> _Textabschnitt_:
Otto Schily weist auf die Gefahren des Terrorismus hin
Das Amt des Alterspräsidenten ist parlamentarische Tradition und Teil der Geschäftsordnung des Bundestages. Ein Amt von hoher Würde, aber nur von kurzer Dauer. Es hat sich nach traditioneller Praxis mit der Wahl des neuen Bundestagspräsidenten erschöpft. Obwohl er nicht in sein Amt gewählt wird, sondern in seiner Eigenschaft als ältester Abgeordneter zu dieser Ehre kommt, ist es anerkannte Tradition, dass der Alterspräsident die erste Rede vor dem Plenum hält. Bisher haben alle Alterspräsidenten der Bundesrepublik von dieser Tradition Gebrauch gemacht und dabei eigene Akzente gesetzt.
Mit 70 der älteste Abgeordnete
17. Oktober 2002: Es ist das erste Mal, dass ein Bundesinnenminister die konstituierende Sitzung des Parlaments eröffnet. Der 70-jährige Otto Schily (SPD) ist nicht nur der dienstälteste Innenminister innerhalb der Europäischen Union, sondern auch der älteste Abgeordnete. Traditionsgemäß eröffnet er damit als Alterspräsident die erste Sitzung des neuen Bundestages.

> _Aufgabe A_:
Übersetze diesen Satz aus dem Text über Otto Schily als Alterspräsidenten ins Englische: „Der 70-jährige Otto Schily (SPD) ist nicht nur der dienstälteste Innenminister innerhalb der Europäischen Union, sondern auch der älteste Abgeordnete.“
> _Aufgabe B_:
Schreibe den Text über Otto Schily als Alterspräsidenten im Anschluss an seinen letzten Satz weiter.

> _Untersuchte Daten_:

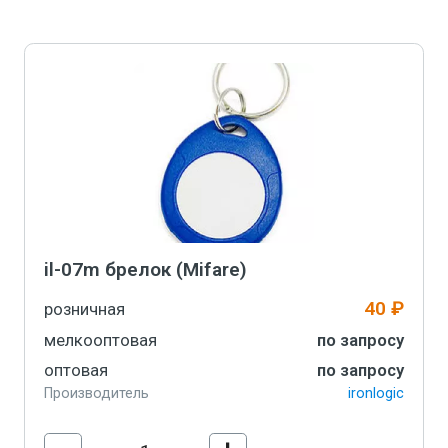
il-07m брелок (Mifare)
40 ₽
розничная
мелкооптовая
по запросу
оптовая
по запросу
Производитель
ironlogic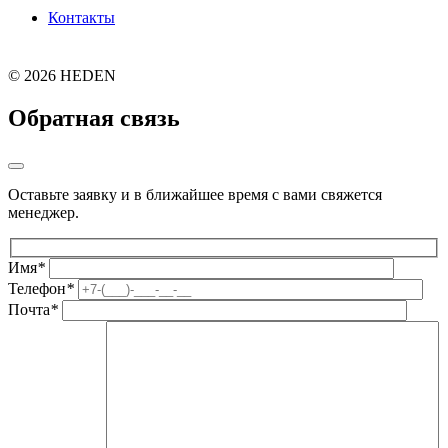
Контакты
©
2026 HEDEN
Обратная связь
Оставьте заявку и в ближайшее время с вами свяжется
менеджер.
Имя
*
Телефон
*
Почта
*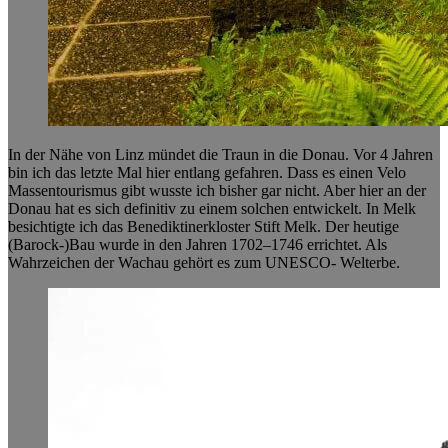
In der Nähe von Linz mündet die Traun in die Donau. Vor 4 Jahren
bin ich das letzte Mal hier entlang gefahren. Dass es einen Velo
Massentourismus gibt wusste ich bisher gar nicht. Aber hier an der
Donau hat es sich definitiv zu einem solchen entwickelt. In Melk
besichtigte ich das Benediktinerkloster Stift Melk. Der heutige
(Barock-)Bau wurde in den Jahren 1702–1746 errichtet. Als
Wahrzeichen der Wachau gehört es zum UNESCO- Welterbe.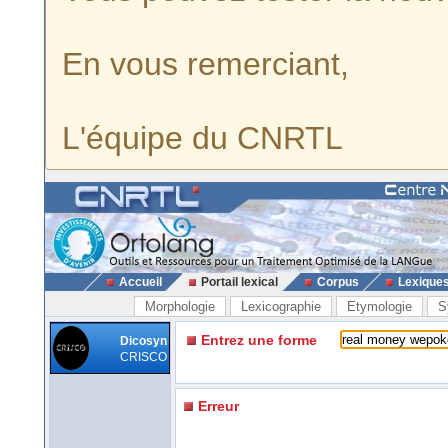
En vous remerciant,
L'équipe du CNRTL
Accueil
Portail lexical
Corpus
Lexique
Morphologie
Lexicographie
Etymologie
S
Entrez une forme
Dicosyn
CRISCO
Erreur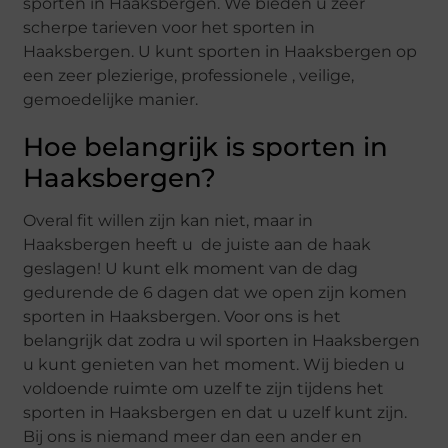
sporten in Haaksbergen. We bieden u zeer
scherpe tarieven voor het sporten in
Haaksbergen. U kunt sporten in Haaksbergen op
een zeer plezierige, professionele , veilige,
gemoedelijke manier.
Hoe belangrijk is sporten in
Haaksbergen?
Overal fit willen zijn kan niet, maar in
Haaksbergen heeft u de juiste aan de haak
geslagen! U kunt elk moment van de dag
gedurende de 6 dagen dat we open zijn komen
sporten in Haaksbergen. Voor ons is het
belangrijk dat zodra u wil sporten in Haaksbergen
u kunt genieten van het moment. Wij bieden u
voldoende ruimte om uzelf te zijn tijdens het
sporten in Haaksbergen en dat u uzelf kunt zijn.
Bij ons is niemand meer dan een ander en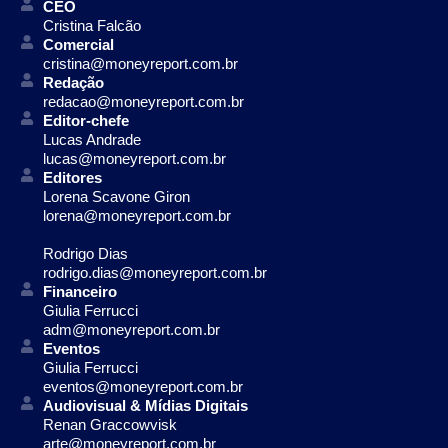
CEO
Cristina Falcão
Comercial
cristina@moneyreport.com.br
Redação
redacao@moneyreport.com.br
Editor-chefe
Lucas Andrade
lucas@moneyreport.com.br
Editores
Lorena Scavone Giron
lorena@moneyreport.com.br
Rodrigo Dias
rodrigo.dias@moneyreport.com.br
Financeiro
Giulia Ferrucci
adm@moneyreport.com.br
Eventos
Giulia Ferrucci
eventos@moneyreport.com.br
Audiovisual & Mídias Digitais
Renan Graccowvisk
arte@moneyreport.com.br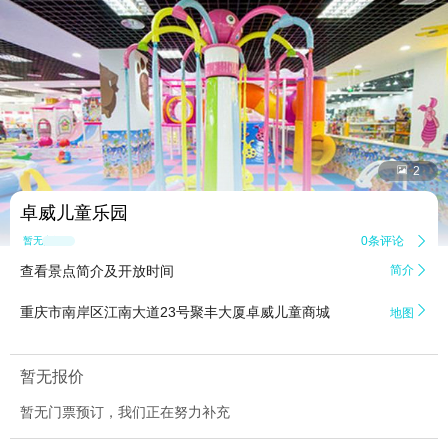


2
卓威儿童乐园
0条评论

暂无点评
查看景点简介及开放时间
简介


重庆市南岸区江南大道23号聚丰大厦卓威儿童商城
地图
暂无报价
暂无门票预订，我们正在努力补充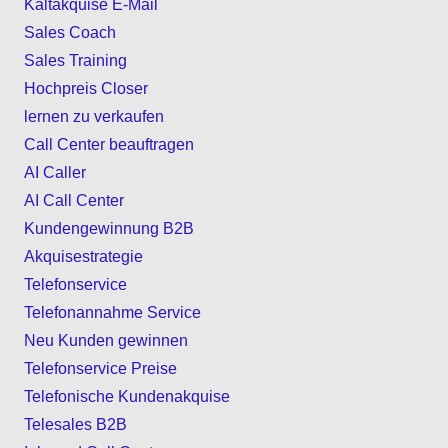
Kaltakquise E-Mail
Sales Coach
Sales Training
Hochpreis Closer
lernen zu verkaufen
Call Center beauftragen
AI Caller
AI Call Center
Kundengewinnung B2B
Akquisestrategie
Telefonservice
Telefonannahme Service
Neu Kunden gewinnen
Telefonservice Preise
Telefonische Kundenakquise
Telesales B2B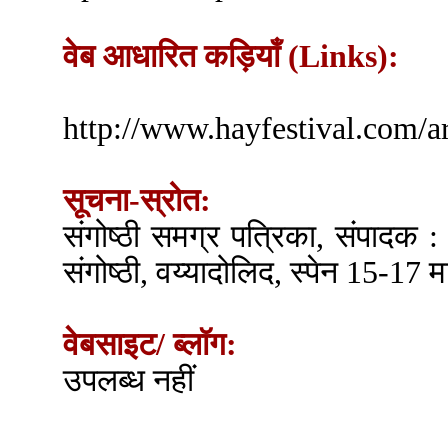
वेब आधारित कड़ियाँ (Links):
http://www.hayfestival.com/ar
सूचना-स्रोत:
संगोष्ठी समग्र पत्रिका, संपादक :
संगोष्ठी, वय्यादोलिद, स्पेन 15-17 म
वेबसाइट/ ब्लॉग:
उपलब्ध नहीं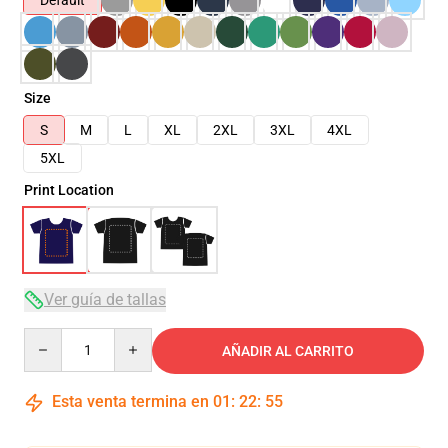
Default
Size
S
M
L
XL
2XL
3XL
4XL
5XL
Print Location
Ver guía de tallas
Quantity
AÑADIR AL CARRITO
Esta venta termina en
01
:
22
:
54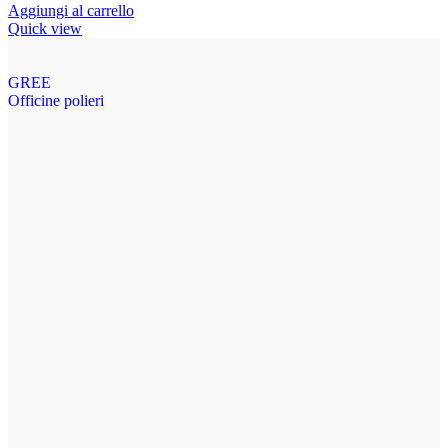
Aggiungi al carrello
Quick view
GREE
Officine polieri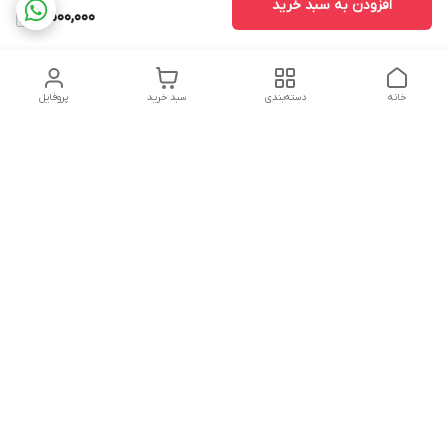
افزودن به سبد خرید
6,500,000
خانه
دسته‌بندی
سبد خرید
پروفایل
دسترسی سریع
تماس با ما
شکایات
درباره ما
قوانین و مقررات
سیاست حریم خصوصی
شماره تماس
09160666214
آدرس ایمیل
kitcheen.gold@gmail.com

> _Antwortteil A_:
The 70-year-old Otto Schily (SPD) is not only the longest-serving interior minister in the European Union but also the oldest member of parliament.

> _Antwortteil B_:
In seiner Rede zur konstituierenden Sitzung des 15. Deutschen Bundestages erinnert er daran, dass es in der bisherigen Geschichte des Bundestages eher eine Seltenheit sei, bereits mit 70 Jahren ältester Abgeordneter zu sein. „Nur Willy Brandt war 1983 acht Monate jünger als ich es heute bin, als er das Amt des Alterspräsidenten übernahm“, sagt Schily. Dieses Amt sei Brandt dann auch in den beiden folgenden Legislaturperioden erhalten geblieben. Schmunzelnd fügt Schily hinzu: „Den Hinweis darauf sollten Sie aber bitte nicht missverstehen, was meine Lebensperspektive angeht.“
„Ältere nicht aus dem politischen Leben fernhalten“
Allerdings solle der Bundestag in Betracht ziehen, dass auch die Generation der über 70-Jährigen ein Anrecht auf aktive Mitgestaltung der Politik geltend machen dürfe, nicht zuletzt im Hinblick auf die deutlich veränderte Altersstruktur der Gesellschaft. 1950 waren nach Schilys Angaben gerade einmal 5,6 Prozent der Bevölkerung in der damaligen Bundesrepublik 70 Jahre und älter. In der heutigen gesamtdeutschen Republik habe sich dieser Anteil auf 11,6 Prozent inzwischen mehr als verdoppelt.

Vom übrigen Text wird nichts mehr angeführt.